**Exercise goal:** Gather every line in the records below that contains the string "pose", where case counts.

**Exercise inputs:**
_ _ _ _ _ _ _
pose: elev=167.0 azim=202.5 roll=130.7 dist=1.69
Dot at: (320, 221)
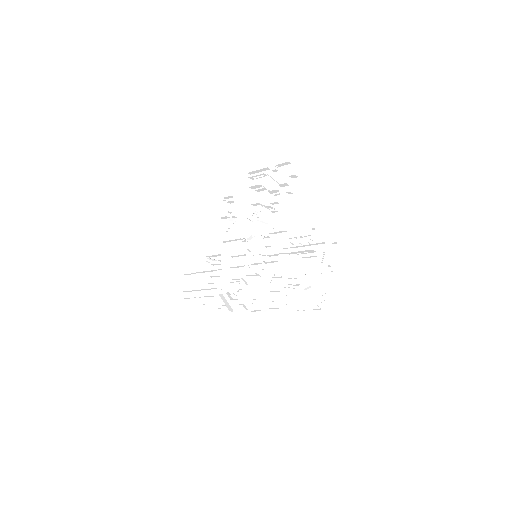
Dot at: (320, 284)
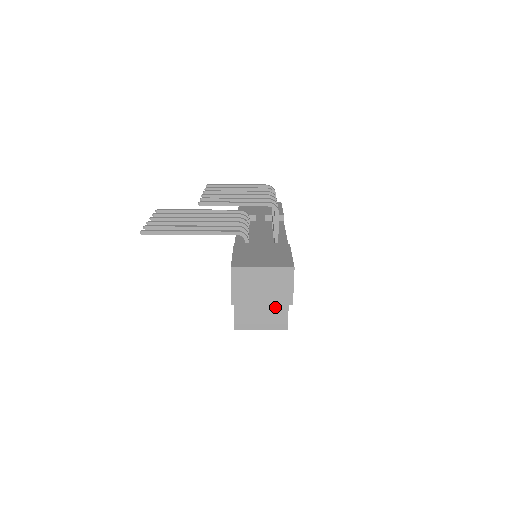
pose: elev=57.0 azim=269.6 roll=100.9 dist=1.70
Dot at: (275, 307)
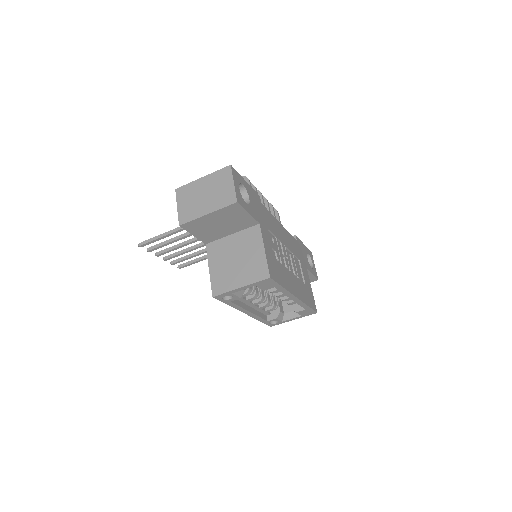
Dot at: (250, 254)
_ _ _ _ _ _ _
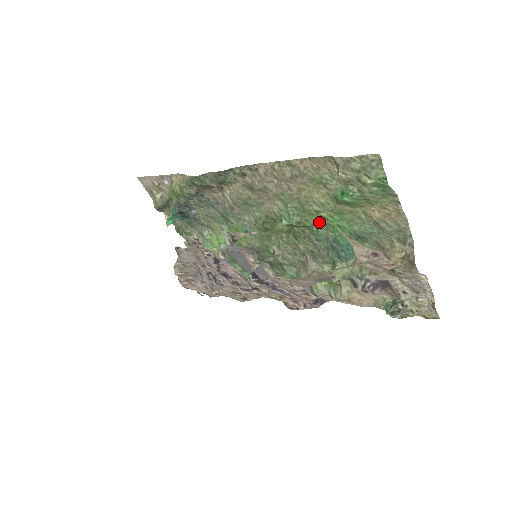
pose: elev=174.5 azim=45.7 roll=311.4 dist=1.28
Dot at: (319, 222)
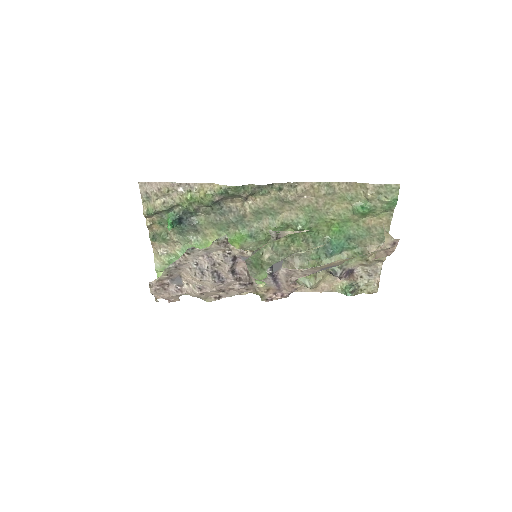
_ _ _ _ _ _ _
**Response to this task:**
pose: elev=167.0 azim=202.5 roll=130.7 dist=1.69
pose: elev=57.0 azim=269.6 roll=100.9 dist=1.70
pose: elev=174.5 azim=45.7 roll=311.4 dist=1.28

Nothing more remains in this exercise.